My phone dinged with around 15 minutes left in my trip, cruising down an empty Red Arrow Highway. It was Aunt Trinity, sending what must be her third or fourth ever text to me.

'Please be quiet when you pull up so you don't disrupt filming. Thanks!'

Quiet? Filming? What the hell was she talking about? I had no idea what this lady even did for work — or play, for that matter — but I figured a simple thumbs-up emoji would suffice. I could pester her all I wanted once I arrived.

You'd think I'd have at least scouted out Old Buffalo before agreeing to spend the summer here, but you'd be wrong. Though at first glance, it at least seemed I hadn't immediately fucked up. The downtown was cute and quaint. Touristy, sure, but not in a Hollywood Boulevard gift-shop-every-ten-feet kind of way. The town had adorable cafés, grocery chains, and parks. At a stoplight, I noticed signs posted all around promoting upcoming fairs and community events. After all, even tourist towns need to cater to their locals.

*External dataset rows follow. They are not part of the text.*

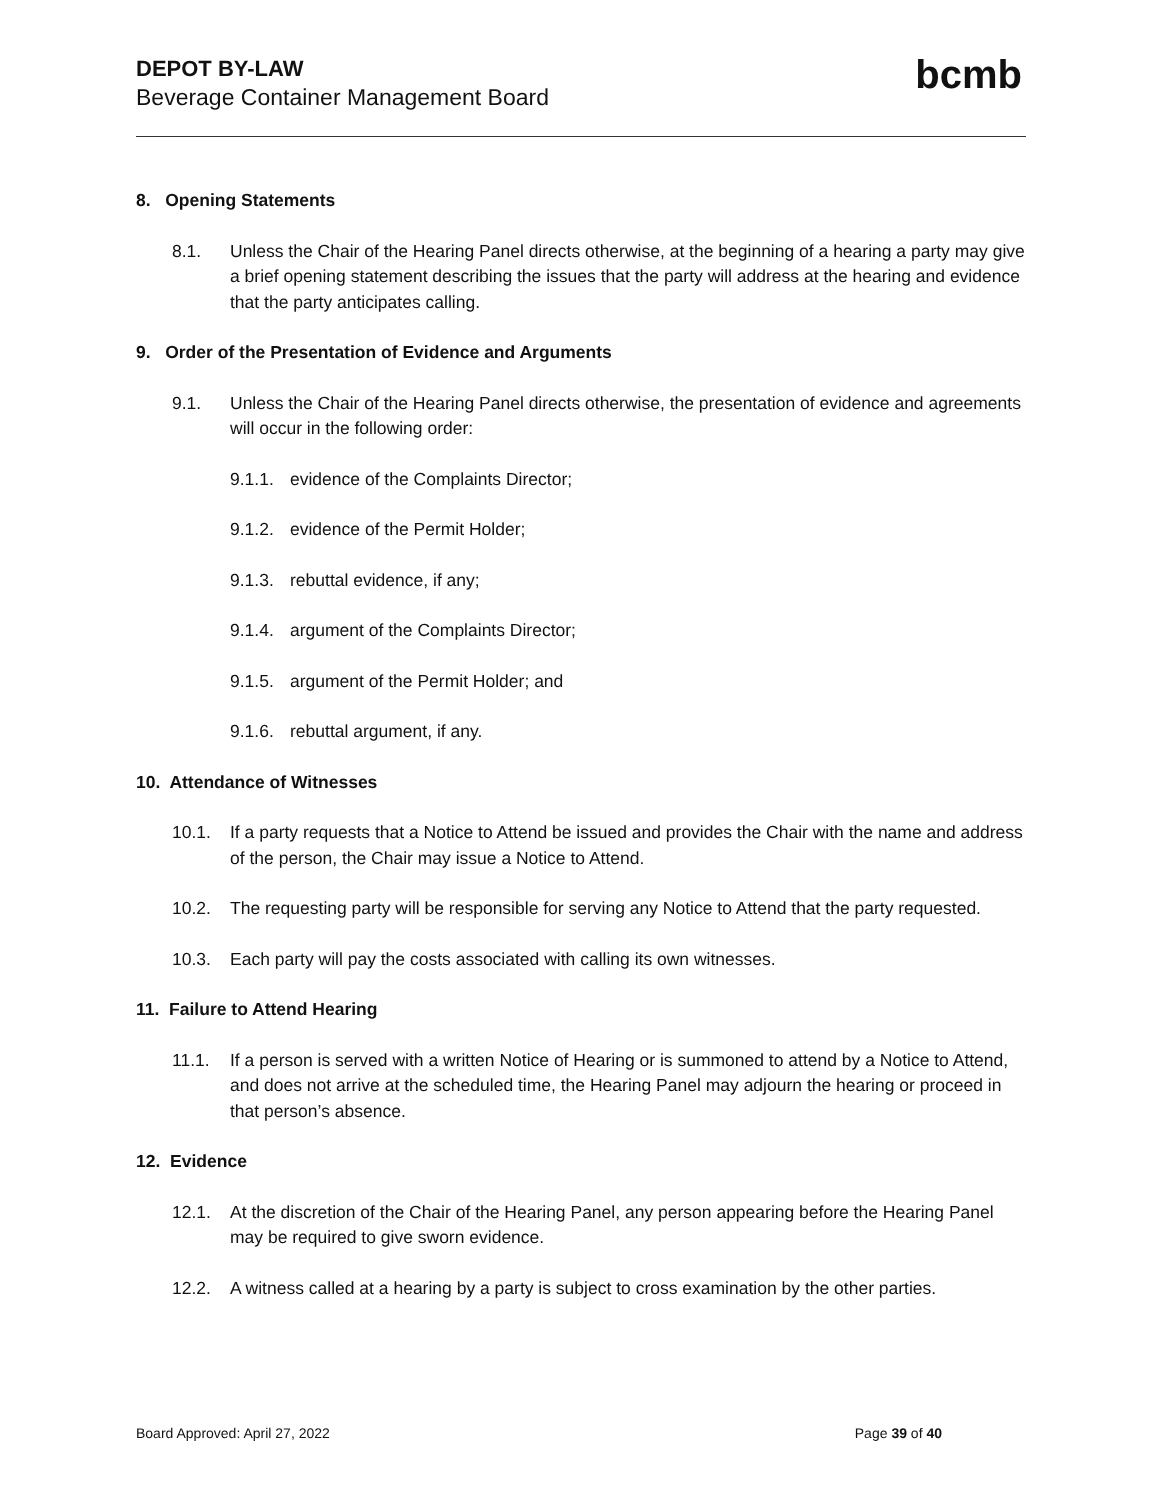DEPOT BY-LAW
Beverage Container Management Board
bcmb
8. Opening Statements
8.1. Unless the Chair of the Hearing Panel directs otherwise, at the beginning of a hearing a party may give a brief opening statement describing the issues that the party will address at the hearing and evidence that the party anticipates calling.
9. Order of the Presentation of Evidence and Arguments
9.1. Unless the Chair of the Hearing Panel directs otherwise, the presentation of evidence and agreements will occur in the following order:
9.1.1. evidence of the Complaints Director;
9.1.2. evidence of the Permit Holder;
9.1.3. rebuttal evidence, if any;
9.1.4. argument of the Complaints Director;
9.1.5. argument of the Permit Holder; and
9.1.6. rebuttal argument, if any.
10. Attendance of Witnesses
10.1. If a party requests that a Notice to Attend be issued and provides the Chair with the name and address of the person, the Chair may issue a Notice to Attend.
10.2. The requesting party will be responsible for serving any Notice to Attend that the party requested.
10.3. Each party will pay the costs associated with calling its own witnesses.
11. Failure to Attend Hearing
11.1. If a person is served with a written Notice of Hearing or is summoned to attend by a Notice to Attend, and does not arrive at the scheduled time, the Hearing Panel may adjourn the hearing or proceed in that person’s absence.
12. Evidence
12.1. At the discretion of the Chair of the Hearing Panel, any person appearing before the Hearing Panel may be required to give sworn evidence.
12.2. A witness called at a hearing by a party is subject to cross examination by the other parties.
Board Approved: April 27, 2022 Page 39 of 40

Maybe calling it a tourist trap is an overstatement. From what my mother told me, Old Buffalo has three types of people: working class folks, wealthy lakeside land owners, and the tourists who rent houses from those wealthy lakeside owners. As my GPS led me closer to the lake and toward bigger homes, it was becoming clear that Aunt Trinity was indeed in the Old Buffalo upper class.